A good cookware is essential in every kitchen. There are however different qualities of pans. Differences that can be very big. Just like the prices. The price differences are largely explained by the choice of materials. Then, each brand offers a structure, a conduction of heat and a level of quality of its own. Deformation and deterioration of heat conduction are two important criteria for choosing a good pan.

Quality pans will not automatically make you a great cook, but they will certainly help you. We tell you everything you need to know when buying the most important kitchen utensil. Choose the right basics like the bottom, lid and sleeves to make the kitchen even more pleasant.

The Importance Of Good Materials

When buying a quality saucepan you should pay attention to the materials used. The material with which it is made determines how you can cook with your pan. But also how you will have to clean and maintain it. The most common materials are cast iron, aluminum and stainless steel. The lower quality pans are made from a metal plate that is then bent. This results in a certain tension on the sheet. And therefore a risk of deformation during rapid changes in temperature or when switching from one heat source to another. Unfortunately you will just have to put your pan in the trash. Especially if you cook with electricity. In addition, the metal is likely to rust,

Pots Materials

The best pans are made of materials that do not deform and do not degrade by rusting or discolouring. A good example is aluminum. Aluminum is a light material. It is relatively cheap and easy to form and mold. In addition, aluminum conducts heat well. However, aluminum also has some disadvantages. Aluminum is not dishwasher safe and does not resist acids and salts.
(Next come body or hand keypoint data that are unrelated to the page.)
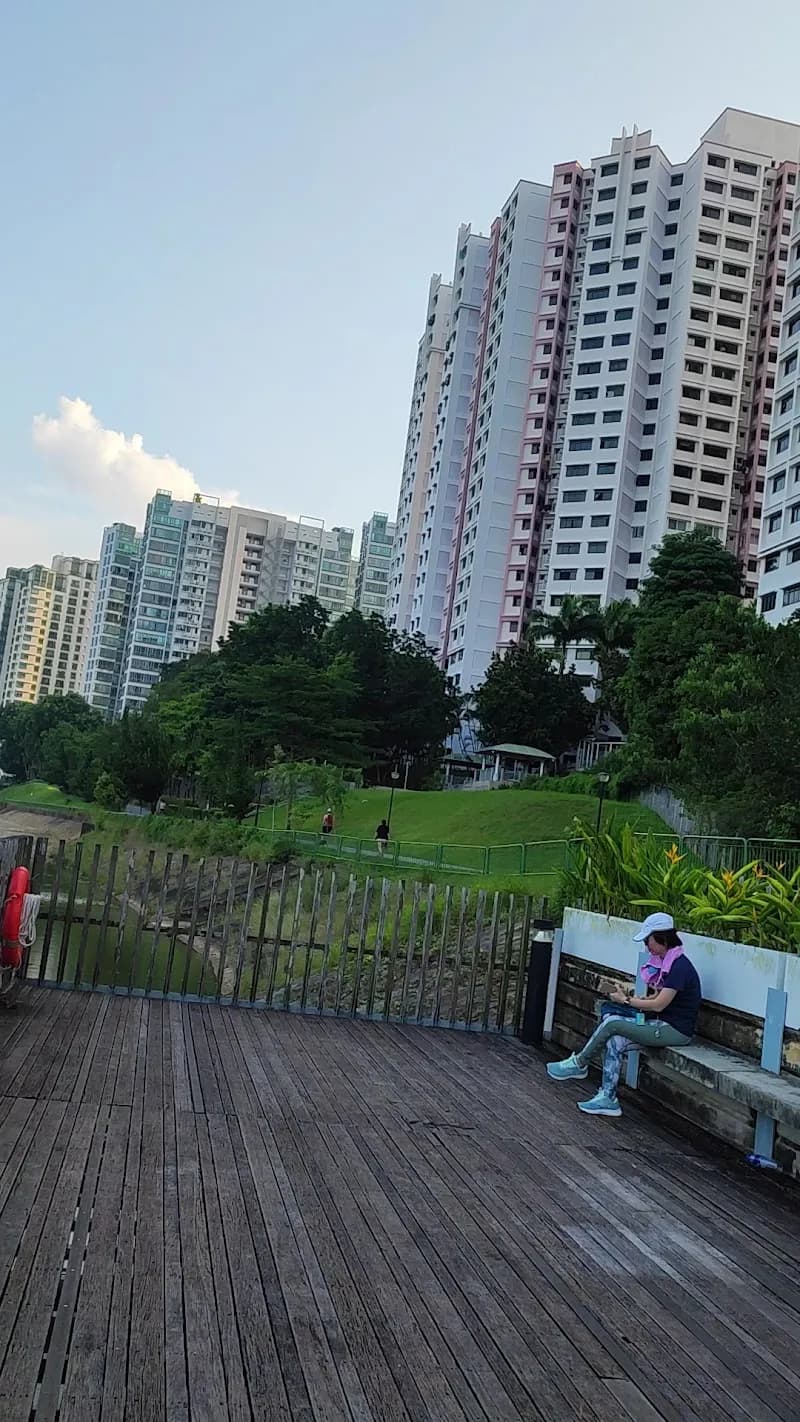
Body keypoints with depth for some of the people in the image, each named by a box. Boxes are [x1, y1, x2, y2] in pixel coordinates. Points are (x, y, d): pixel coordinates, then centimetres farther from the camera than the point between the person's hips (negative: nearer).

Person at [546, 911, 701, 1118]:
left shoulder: (679, 966, -18)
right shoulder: (663, 961, 12)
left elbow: (659, 1004, -19)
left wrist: (626, 1001, -8)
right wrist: (633, 997, -1)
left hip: (676, 1030, -9)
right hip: (661, 1024, 9)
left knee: (612, 1023, -16)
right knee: (614, 1041, -10)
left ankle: (579, 1065, 1)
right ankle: (608, 1099, -9)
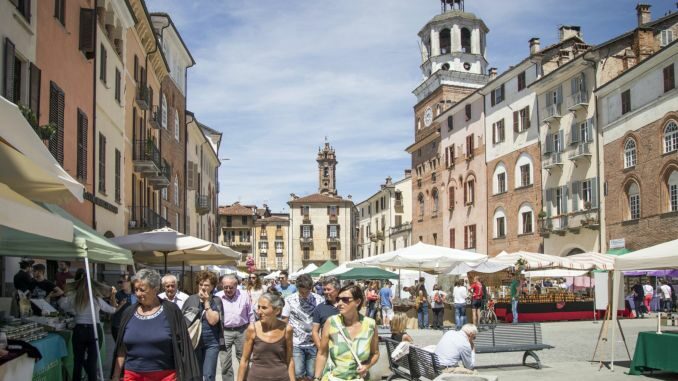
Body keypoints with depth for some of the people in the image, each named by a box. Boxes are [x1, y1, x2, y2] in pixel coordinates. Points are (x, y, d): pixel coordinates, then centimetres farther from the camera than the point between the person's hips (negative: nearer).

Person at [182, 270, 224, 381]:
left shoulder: (216, 301, -1)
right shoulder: (191, 299, 2)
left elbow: (212, 320, -13)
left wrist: (206, 302, -13)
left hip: (211, 343, -1)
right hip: (194, 342, 2)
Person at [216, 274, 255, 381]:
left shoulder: (244, 296, 0)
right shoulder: (217, 297, -4)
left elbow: (250, 314, 7)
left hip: (242, 331, 1)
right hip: (224, 332, -1)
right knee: (225, 362, 3)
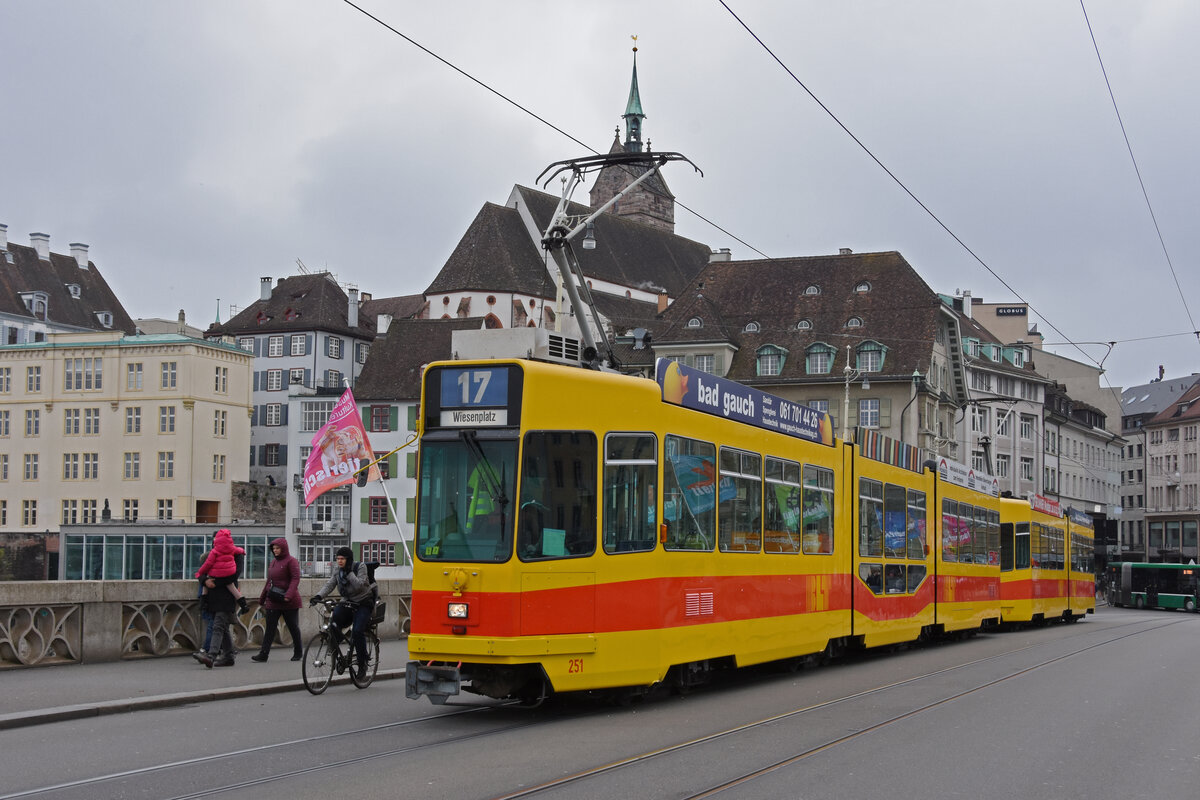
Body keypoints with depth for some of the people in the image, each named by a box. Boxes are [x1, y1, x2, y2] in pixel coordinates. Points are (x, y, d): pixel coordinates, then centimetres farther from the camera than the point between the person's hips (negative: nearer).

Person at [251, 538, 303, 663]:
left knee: (293, 627, 5)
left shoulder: (291, 561, -7)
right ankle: (263, 654, -6)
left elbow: (295, 579, -16)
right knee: (270, 628, -2)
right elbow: (269, 582, 21)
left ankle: (298, 652, 18)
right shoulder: (273, 562, 16)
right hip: (273, 601, 6)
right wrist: (262, 599, 20)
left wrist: (289, 595, -28)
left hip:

White spots are formed then. This is why the aluminum core is encapsulated between layers of another material, usually stainless steel. This is also called a multilayer structure. It is important that the edges of the pan are encapsulated as well. Otherwise the moisture will reach the aluminum and the edges will rust.

Another great advantage of stainless steel is that it is easy to clean. You can put it in the dishwasher, scrub it with a scouring sponge, this is no problem. The important thing is that the result is clean. You can even let your stainless steel pan wait all night before cleaning it, still no problem. You will simply wash it the next day. A good example is the Spring and Fissler pans .

Uniform Heat Diffusion

The result of the preparation of your dish depends on the good diffusion of heat in the pan. The more uniformly the heat is diffused, the better the control of the cooking. You can test the heat distribution in your pan with the famous flour test. Cover the bottom of the pan with an even layer of flour and heat it on the stove. Brown circles will form in the flour with a pan whose thermal conductivity is not good. A quality pan ensures even heat distribution, so the flour will brown uniformly.

Copper is a very good conductor of heat but it is a rather expensive material and difficult to maintain. A good alternative is aluminum. Aluminum is a good conductor of heat, less expensive and pleasantly light. That’s why modern pans have an aluminum core. For low quality pans aluminum is only used in the bottom of the pan. While the walls of quality pans are also provided with aluminum. This allows absorption, distribution and storage of optimum heat from the bottom up. This not only ensures optimum cooking but also prevents heat loss. So you also save energy.

A Good Background

“The thicker the bottom, the better the pan”. This is a myth. A thick bottom keeps the heat long, sometimes too much. The steps are then: You boil the contents, you lower the fire, and what happens? Nothing. The content will burn anyway since the bottom keeps its temperature long. Very annoying for example when preparing sauces. The pots in our assortment have a good thickness bottom to avoid burning food by using them properly. Always use the suitable pan for proper use.


A suitable lid keeps the heat and moisture in the pan. In this way, you preserve the flavors better and use less energy. Some give preference to a heavy lid for a good closure. Others prefer a glass lid to monitor cooking on the way. There are also lids with a curved shape or with pimples inside. The steam of cooking thus returns to the pan. This allows uniform distribution and avoids moisture loss.